Per Italia dei Valori è necessario accelerare il progetto, finanziato nell’ambito del Contratto Istituzionale di Sviluppo per la realizzazione della Direttrice ferroviaria Napoli-Bari-Lecce-Taranto
''Non possiamo fermarci al ripristino dei servizi lungo la linea ferroviaria Potenza-Foggia, interrotti per circa tre mesi esattamente dallo scorso 2 dicembre a causa del deragliamento di un treno provocato dall'esondazione del fiume Carapelle.

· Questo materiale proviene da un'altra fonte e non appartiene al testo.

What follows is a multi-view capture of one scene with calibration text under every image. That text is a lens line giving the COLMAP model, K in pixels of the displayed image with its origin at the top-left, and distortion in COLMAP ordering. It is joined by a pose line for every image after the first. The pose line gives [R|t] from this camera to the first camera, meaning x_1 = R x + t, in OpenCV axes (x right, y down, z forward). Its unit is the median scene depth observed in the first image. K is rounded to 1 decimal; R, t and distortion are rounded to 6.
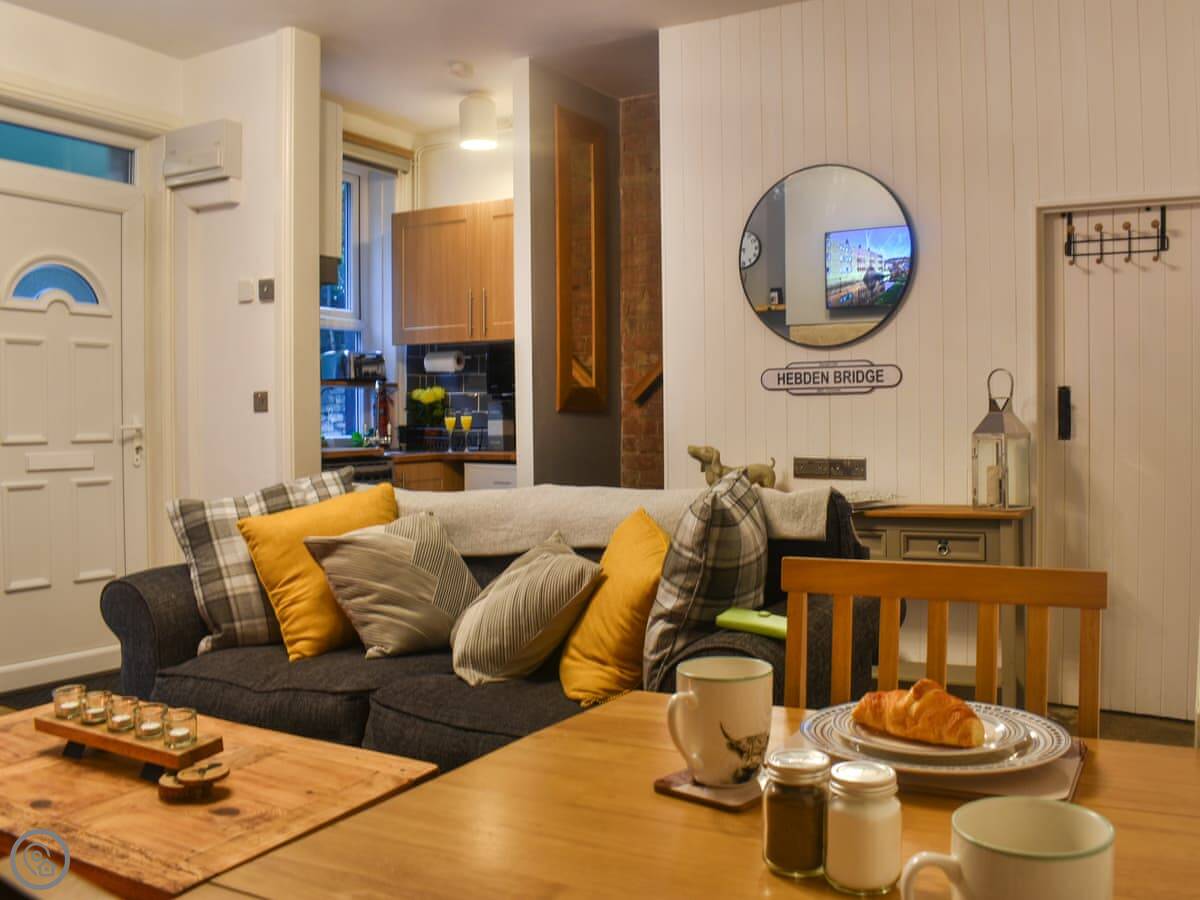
lens RADIAL K [[1079.1, 0, 600.0], [0, 1079.1, 450.0], [0, 0, 1]] dist [-0.102780, 0.001445]
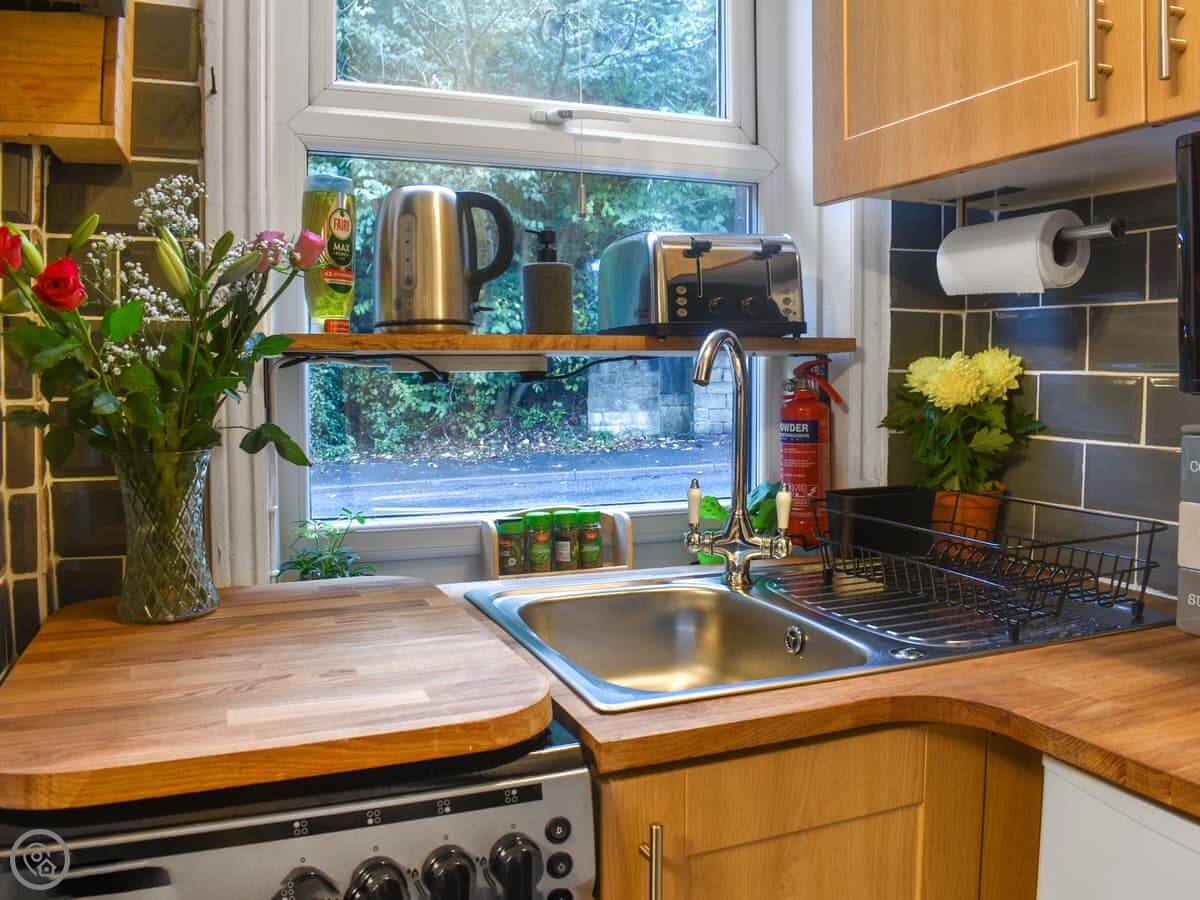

Il traguardo più vicino riguarda l’adeguamento della normativa regionale sul trasporto pubblico locale, atta a definire il quadro ed i livelli di competenza in materia di trasporto pubblico individuando gli Enti di Governo, oltre alla definizione del bacino unico intermodale e di conseguenza a favorire la mobilità dei lucani”. E’ questa la posizione di Italia dei Valori della Basilicata sottolineando “la necessità, dopo la Conferenza di Sevizio di fine 2013, di accelerare il progetto, finanziato per 200 Meuro nell’ambito del Contratto Istituzionale di Sviluppo per la realizzazione della Direttrice ferroviaria Napoli-Bari-Lecce-Taranto”. “Obiettivo – spiega l’Idv – è la riduzione dei tempi di percorrenza di circa 20-25 minuti complessivi sull’intero percorso da Potenza a Foggia, grazie alla trazione elettrica che consentirà l’uso di treni più performanti, l’aumento della velocità di tracciato, il miglioramento della fruibilità degli impianti da parte dei viaggiatori e una maggiore regolarità della circolazione mediante la semplificazione degli impianti.
Tali interventi sono indispensabili sia al fine di garantire l’inserimento della Basilicata nella rete ferroviaria nazionale a trazione elettrica, chiudendo l’anello tra direttrice adriatica e tirrenica, sia per garantire il necessario elevamento degli standard prestazionali anche rispetto alla mobilità sostenibile e la qualità del servizio di trasporto offerto alla comunità lucana”.